> _WHAT THE TASK ASKS_:
Which lines in the items below contain the word "tuning"? Show every such line in full.

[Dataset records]
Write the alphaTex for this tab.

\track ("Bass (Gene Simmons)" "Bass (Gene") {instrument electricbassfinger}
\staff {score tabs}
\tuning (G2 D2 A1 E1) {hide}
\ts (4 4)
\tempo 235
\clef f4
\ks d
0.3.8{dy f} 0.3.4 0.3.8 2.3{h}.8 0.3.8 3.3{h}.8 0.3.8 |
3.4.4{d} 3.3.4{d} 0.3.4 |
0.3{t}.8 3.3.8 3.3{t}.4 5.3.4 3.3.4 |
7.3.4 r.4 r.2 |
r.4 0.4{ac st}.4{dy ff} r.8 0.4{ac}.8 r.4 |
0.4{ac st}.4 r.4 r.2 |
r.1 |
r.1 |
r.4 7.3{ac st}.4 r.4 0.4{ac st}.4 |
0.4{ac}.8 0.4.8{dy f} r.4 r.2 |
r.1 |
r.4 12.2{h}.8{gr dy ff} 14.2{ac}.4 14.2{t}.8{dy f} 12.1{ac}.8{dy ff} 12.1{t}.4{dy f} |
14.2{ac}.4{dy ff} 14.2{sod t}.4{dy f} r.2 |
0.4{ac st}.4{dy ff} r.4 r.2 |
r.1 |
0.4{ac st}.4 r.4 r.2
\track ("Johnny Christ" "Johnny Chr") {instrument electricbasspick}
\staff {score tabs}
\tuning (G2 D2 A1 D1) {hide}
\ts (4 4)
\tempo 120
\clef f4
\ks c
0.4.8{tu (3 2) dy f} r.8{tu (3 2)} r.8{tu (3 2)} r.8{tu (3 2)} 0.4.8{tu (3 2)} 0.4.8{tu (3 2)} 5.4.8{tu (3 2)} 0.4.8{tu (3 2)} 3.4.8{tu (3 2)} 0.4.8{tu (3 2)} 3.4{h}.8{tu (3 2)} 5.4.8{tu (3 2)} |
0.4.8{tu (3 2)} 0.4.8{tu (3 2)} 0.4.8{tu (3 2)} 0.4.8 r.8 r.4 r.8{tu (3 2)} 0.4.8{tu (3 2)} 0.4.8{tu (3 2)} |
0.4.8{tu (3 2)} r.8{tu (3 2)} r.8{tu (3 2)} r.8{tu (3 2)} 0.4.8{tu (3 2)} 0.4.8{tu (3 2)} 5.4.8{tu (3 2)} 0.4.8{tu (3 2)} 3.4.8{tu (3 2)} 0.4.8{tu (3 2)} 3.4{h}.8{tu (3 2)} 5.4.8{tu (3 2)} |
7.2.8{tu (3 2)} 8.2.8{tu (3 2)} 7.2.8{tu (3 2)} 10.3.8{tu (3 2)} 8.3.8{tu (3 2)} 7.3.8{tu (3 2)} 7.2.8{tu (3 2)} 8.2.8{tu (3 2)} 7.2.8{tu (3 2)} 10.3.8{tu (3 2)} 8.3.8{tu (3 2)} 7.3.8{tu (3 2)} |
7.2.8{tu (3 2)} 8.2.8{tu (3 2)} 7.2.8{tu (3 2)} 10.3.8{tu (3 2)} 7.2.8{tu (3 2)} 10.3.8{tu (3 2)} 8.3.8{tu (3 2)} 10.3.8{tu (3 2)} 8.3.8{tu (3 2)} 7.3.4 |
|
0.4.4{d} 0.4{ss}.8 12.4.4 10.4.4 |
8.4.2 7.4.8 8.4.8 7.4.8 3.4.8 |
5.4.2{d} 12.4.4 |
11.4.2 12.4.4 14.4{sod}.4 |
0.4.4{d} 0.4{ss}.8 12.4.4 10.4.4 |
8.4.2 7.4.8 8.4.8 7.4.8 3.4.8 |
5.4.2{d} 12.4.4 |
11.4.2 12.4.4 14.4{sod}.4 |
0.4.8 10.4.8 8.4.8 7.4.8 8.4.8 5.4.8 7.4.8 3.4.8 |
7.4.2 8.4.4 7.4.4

> _RESPONSE BELOW_:
\tuning (G2 D2 A1 E1) {hide}
\tuning (G2 D2 A1 D1) {hide}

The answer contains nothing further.